Excerpts from a dataset:
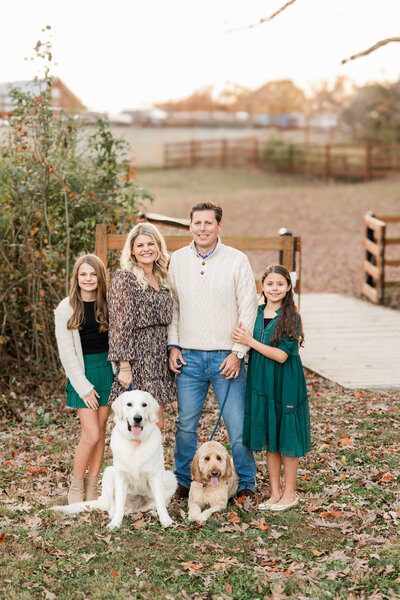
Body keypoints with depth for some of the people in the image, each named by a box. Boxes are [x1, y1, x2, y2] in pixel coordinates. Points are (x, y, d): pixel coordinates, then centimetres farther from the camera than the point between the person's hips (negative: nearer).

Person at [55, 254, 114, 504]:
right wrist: (84, 387, -9)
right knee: (92, 434, -9)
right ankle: (76, 487, 9)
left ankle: (92, 487, 14)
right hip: (82, 372, -3)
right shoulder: (66, 309, -5)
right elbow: (67, 353, -6)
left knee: (101, 430, 4)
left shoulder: (108, 304, 4)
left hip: (107, 369, 3)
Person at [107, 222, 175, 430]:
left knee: (156, 426, 6)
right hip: (137, 360, -7)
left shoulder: (161, 279, 15)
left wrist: (172, 351, 16)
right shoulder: (124, 278, -8)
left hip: (159, 360, 7)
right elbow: (120, 325, -12)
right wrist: (124, 366, -17)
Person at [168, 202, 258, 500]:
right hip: (189, 357, 2)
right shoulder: (178, 260, 6)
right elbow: (171, 306, 13)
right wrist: (173, 345, 4)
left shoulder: (237, 260, -2)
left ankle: (246, 483, 15)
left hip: (226, 358, -2)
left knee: (238, 424, 0)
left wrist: (238, 353, -8)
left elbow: (249, 309, -2)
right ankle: (184, 482, 22)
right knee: (186, 424, 7)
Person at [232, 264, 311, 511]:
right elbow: (249, 351, 15)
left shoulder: (291, 317, -11)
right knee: (269, 440, 12)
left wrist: (249, 341, -16)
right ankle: (275, 492, 22)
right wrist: (241, 336, -7)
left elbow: (282, 355, -17)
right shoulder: (256, 313, 6)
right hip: (261, 383, 6)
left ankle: (290, 494, 14)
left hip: (286, 385, -6)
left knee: (287, 438, 2)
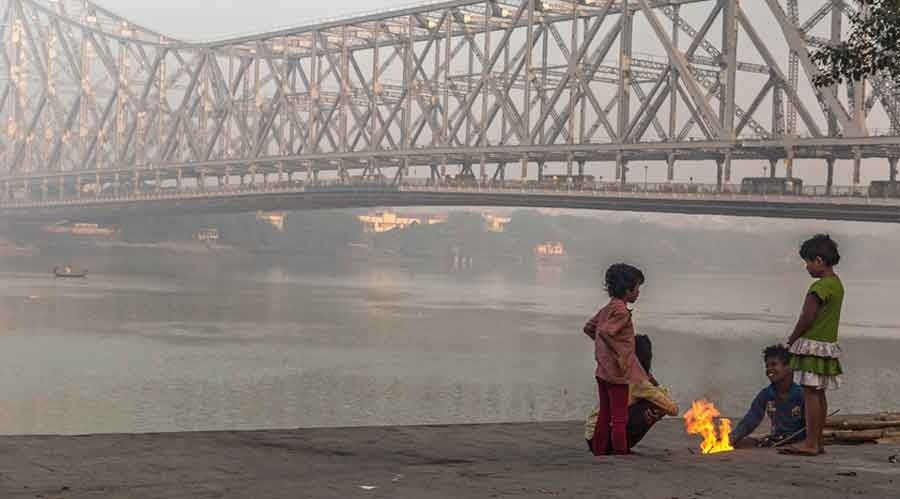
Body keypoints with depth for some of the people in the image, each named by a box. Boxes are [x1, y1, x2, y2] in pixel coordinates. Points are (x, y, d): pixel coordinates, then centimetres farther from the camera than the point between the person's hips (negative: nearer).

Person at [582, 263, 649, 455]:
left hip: (603, 371, 9)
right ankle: (621, 454, 0)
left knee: (604, 416, 14)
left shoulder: (607, 309, 11)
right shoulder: (621, 311, -16)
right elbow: (605, 332, -30)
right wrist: (619, 352, -21)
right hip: (617, 372, -9)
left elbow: (588, 328, 20)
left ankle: (599, 453, 19)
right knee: (619, 418, -3)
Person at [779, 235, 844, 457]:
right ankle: (819, 442, 17)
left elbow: (807, 317, -19)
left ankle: (810, 443, -8)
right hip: (828, 343, 10)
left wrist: (793, 338, -4)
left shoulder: (820, 286, -18)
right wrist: (799, 338, 13)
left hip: (813, 346, -10)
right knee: (819, 393, 13)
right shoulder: (837, 284, 12)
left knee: (810, 392, -8)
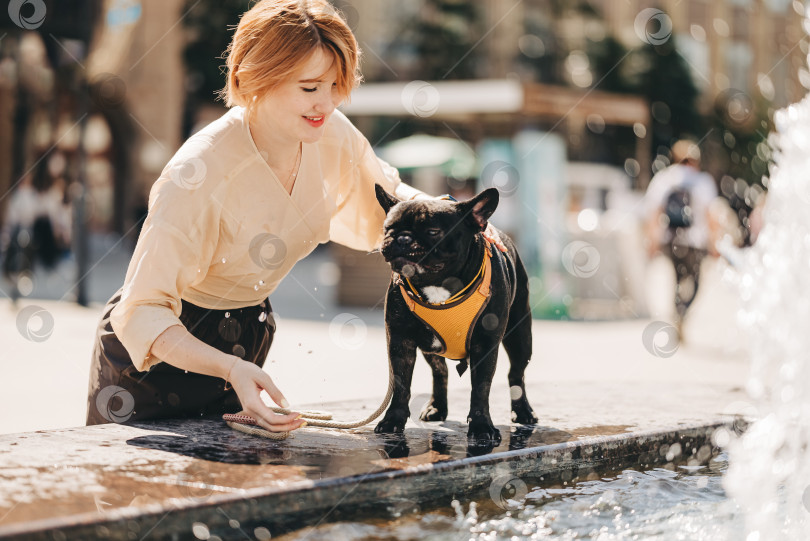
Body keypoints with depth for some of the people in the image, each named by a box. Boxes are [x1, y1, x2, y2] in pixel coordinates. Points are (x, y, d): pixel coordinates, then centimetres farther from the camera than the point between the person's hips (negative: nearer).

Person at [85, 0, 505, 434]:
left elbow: (382, 202, 9)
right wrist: (231, 369, -48)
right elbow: (142, 311, -33)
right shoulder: (198, 174, -33)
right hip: (159, 350, -6)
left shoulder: (332, 135, -13)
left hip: (247, 330, 6)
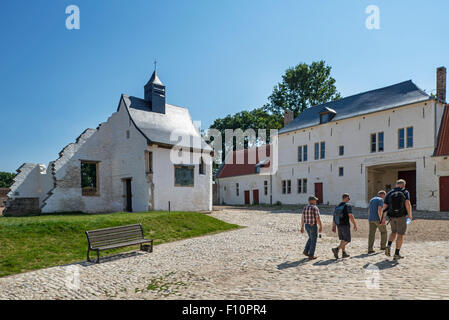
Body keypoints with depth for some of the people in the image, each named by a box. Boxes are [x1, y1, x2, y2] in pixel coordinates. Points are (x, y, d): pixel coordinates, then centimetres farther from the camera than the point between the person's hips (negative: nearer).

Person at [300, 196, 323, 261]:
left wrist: (302, 228, 12)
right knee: (313, 241, 5)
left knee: (311, 238, 24)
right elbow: (318, 219, -18)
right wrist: (321, 227, -10)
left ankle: (306, 251, 17)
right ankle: (311, 256, 8)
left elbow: (302, 219, 6)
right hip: (313, 226, -6)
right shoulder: (315, 208, -15)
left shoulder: (305, 208, 4)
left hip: (307, 225, 6)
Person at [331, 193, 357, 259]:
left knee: (343, 239, 18)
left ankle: (344, 253, 21)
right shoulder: (348, 206, -10)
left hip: (339, 225, 7)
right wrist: (355, 225, -10)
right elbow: (350, 216, -18)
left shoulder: (337, 206, 10)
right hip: (345, 225, -7)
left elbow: (334, 217, 8)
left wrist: (333, 226, 12)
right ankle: (336, 249, -14)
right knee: (347, 240, 1)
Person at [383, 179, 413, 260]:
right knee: (400, 235, 7)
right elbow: (407, 203, -18)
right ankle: (397, 254, 7)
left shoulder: (389, 193, 5)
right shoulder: (405, 192, -2)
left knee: (394, 232, 23)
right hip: (401, 216, -3)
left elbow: (384, 206, 0)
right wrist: (410, 214, -8)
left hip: (391, 216, 3)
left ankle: (388, 246, 1)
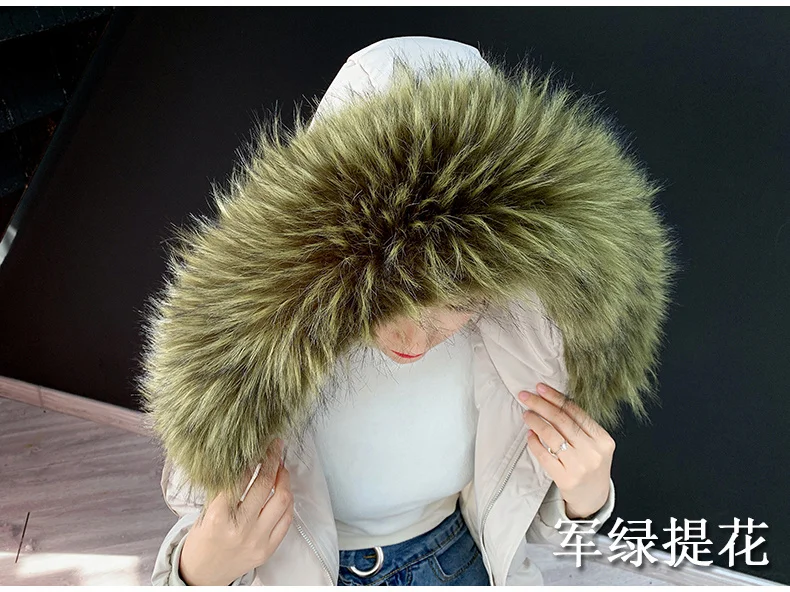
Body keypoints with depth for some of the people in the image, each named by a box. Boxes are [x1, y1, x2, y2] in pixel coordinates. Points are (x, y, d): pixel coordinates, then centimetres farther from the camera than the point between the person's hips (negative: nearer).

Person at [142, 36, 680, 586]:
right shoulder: (242, 340, -30)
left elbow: (511, 513, -6)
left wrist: (586, 497, -25)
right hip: (296, 574, -1)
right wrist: (202, 568, -34)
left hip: (459, 568, 2)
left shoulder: (517, 337, -22)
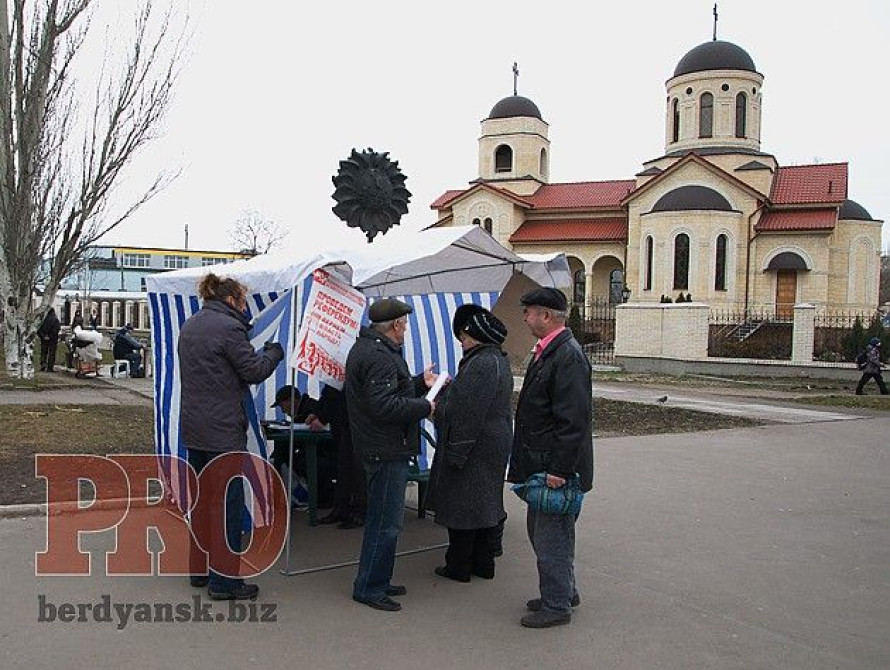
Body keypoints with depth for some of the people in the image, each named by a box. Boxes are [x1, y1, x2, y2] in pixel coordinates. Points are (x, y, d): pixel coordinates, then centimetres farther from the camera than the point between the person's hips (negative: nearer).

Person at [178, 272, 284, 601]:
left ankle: (200, 570, 28)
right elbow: (254, 371, -12)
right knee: (227, 501, -2)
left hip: (193, 427, 9)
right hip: (223, 430, -9)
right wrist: (273, 353, 7)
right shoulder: (228, 327, -14)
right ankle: (223, 581, 3)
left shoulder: (189, 326, 13)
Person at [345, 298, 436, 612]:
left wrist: (421, 383, 18)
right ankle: (368, 588, 9)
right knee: (386, 522, -2)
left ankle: (378, 581, 30)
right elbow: (384, 406, -27)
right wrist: (424, 407, -16)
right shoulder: (379, 357, -20)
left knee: (383, 519, 19)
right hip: (386, 450, -11)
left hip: (383, 448, 11)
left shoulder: (368, 347, 15)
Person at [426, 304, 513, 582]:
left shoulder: (481, 364, -22)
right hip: (496, 445, 10)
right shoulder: (498, 361, 11)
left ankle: (459, 566, 15)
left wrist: (456, 453, -22)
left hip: (475, 448, -10)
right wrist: (448, 387, 18)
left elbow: (470, 414, -25)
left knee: (461, 506, 3)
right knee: (486, 503, 17)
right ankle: (484, 564, 28)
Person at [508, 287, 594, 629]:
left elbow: (573, 420, -24)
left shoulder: (568, 357, -20)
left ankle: (557, 605, 17)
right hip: (540, 463, 10)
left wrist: (559, 469, -23)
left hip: (556, 467, -10)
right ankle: (564, 591, 35)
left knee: (552, 535, 1)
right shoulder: (547, 352, 12)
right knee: (539, 529, 20)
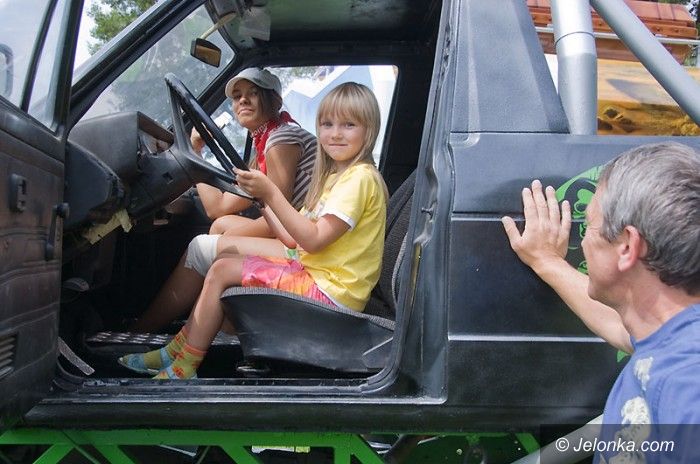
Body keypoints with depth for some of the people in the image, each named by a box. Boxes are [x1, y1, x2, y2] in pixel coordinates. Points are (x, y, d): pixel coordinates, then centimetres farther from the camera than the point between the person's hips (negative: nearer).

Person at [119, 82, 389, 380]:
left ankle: (183, 369, -1)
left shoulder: (360, 177, -14)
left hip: (331, 290, -10)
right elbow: (296, 236, 11)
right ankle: (178, 349, 12)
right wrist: (261, 196, 5)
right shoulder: (336, 175, 18)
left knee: (222, 271, -13)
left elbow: (314, 240, -22)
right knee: (228, 253, 11)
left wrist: (271, 193, -24)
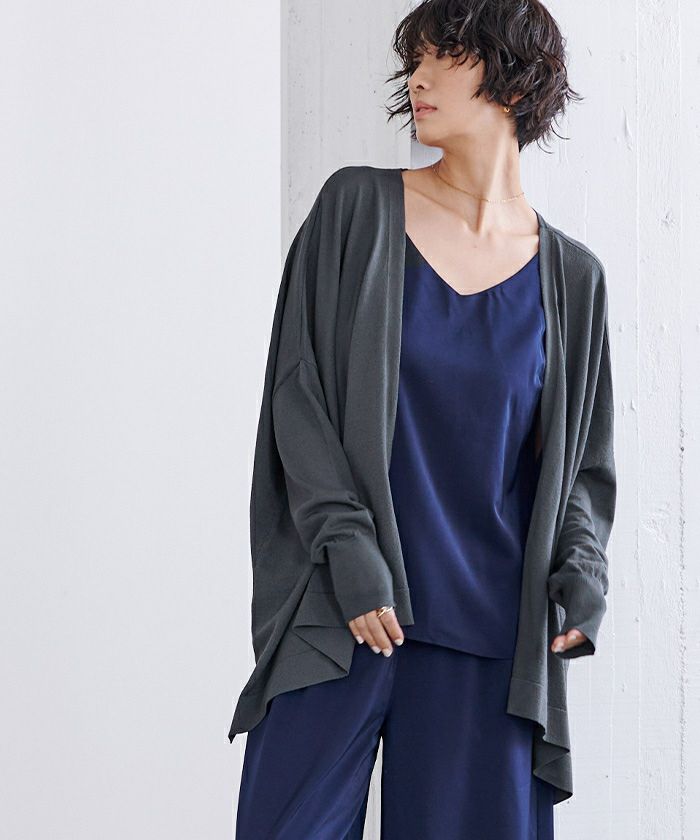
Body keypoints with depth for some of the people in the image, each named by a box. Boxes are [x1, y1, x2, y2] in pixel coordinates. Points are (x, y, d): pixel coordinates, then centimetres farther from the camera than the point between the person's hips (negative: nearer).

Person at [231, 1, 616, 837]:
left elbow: (583, 461, 13)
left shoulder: (568, 274, 8)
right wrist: (346, 543, -12)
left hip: (489, 625, 1)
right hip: (343, 609, -1)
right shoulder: (356, 207, 4)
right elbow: (298, 389, -1)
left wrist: (582, 564, -6)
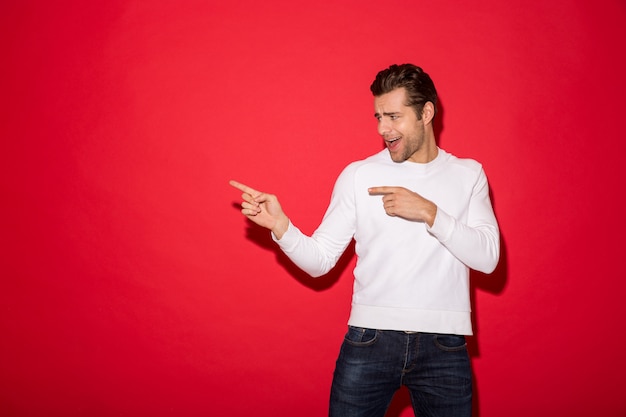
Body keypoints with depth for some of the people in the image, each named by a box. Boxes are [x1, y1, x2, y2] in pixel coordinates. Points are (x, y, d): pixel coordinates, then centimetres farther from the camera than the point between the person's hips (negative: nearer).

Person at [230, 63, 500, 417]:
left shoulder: (468, 174, 6)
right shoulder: (358, 175, 4)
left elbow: (487, 257, -6)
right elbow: (320, 261, 1)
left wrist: (429, 212, -15)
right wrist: (279, 224, -16)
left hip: (443, 346, 1)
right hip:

What you have to do ->
Format every line of the listing from the one containing "left hip: (339, 225, 7)" down through the one containing "left shoulder: (389, 193, 5)", both included, as a Markdown table. Use a Row column for the row number and a Line column for the line itself, and omit any blank lines.

Answer to the problem ->
| Row | Line |
|---|---|
| 1 | left hip: (339, 225, 7) |
| 2 | right wrist: (355, 225, -10) |
| 3 | right elbow: (350, 216, -18) |
| 4 | left shoulder: (337, 206, 10) |
| 5 | right hip: (345, 225, -7) |
| 6 | left elbow: (334, 217, 8) |
| 7 | left wrist: (333, 226, 12) |
| 8 | right ankle: (336, 249, -14) |
| 9 | right knee: (347, 240, 1) |
| 10 | Person at [383, 179, 413, 260]: |
| 11 | right knee: (400, 235, 7) |
| 12 | right elbow: (407, 203, -18) |
| 13 | right ankle: (397, 254, 7) |
| 14 | left shoulder: (389, 193, 5) |